Incorporating genome-based phylogeny and functional similarity into diversity assessments helps to resolve a global collection of human gut metagenomes.
Nicholas D YoungblutJacobo de la Cuesta-ZuluagaRuth E LeyPublished in: Environmental microbiology (2022)
Tree-based diversity measures incorporate phylogenetic or functional relatedness into comparisons of microbial communities. This can improve the identification of explanatory factors compared to tree-agnostic diversity measures. However, applying tree-based diversity measures to metagenome data is more challenging than for single-locus sequencing (e.g. 16S rRNA gene). Utilizing the Genome Taxonomy Database for species-level metagenome profiling allows for functional diversity measures based on genomic content or traits inferred from it. Still, it is unclear how metagenome-based assessments of microbiome diversity benefit from incorporating phylogeny or function into measures of diversity. We assessed this by measuring phylogeny-based, function-based and tree-agnostic diversity measures from a large, global collection of human gut metagenomes composed of 30 studies and 2943 samples.

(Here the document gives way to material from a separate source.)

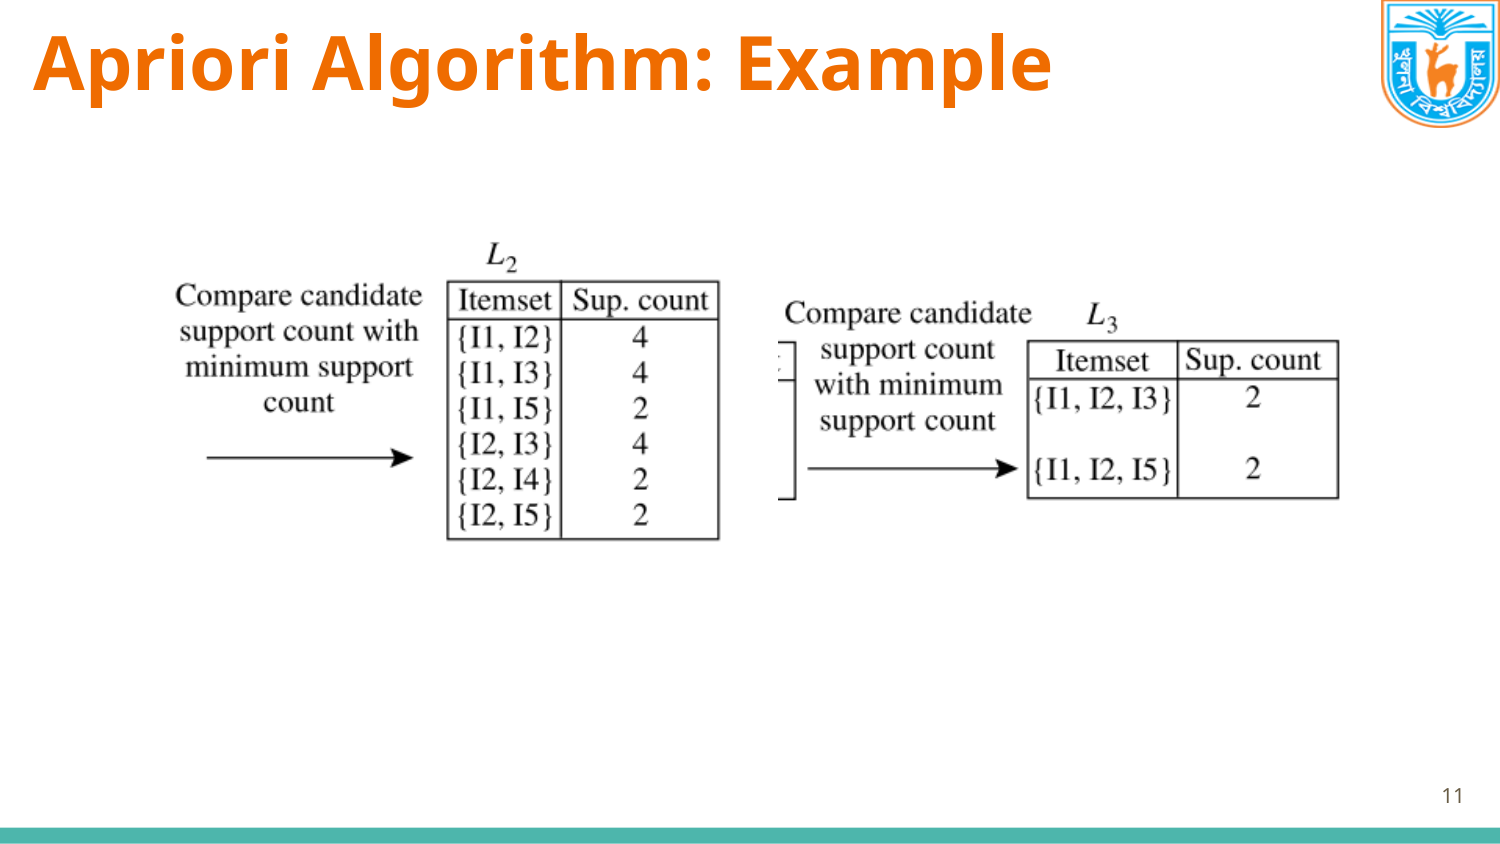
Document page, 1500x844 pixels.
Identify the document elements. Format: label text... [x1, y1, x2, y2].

We found tree-based measures to explain phenotypic variation (e.g. westernization, disease status and gender) better or equivalent to tree-agnostic measures. Ecophylogenetic and functional diversity measures provided unique insight into how microbiome diversity was partitioned by phenotype. Tree-based measures greatly improved machine learning model performance for predicting westernization, disease status and gender, relative to models trained solely on tree-agnostic measures. Our findings illustrate the usefulness of tree- and function-based measures for metagenomic assessments of microbial diversity, which is a fundamental component of microbiome science.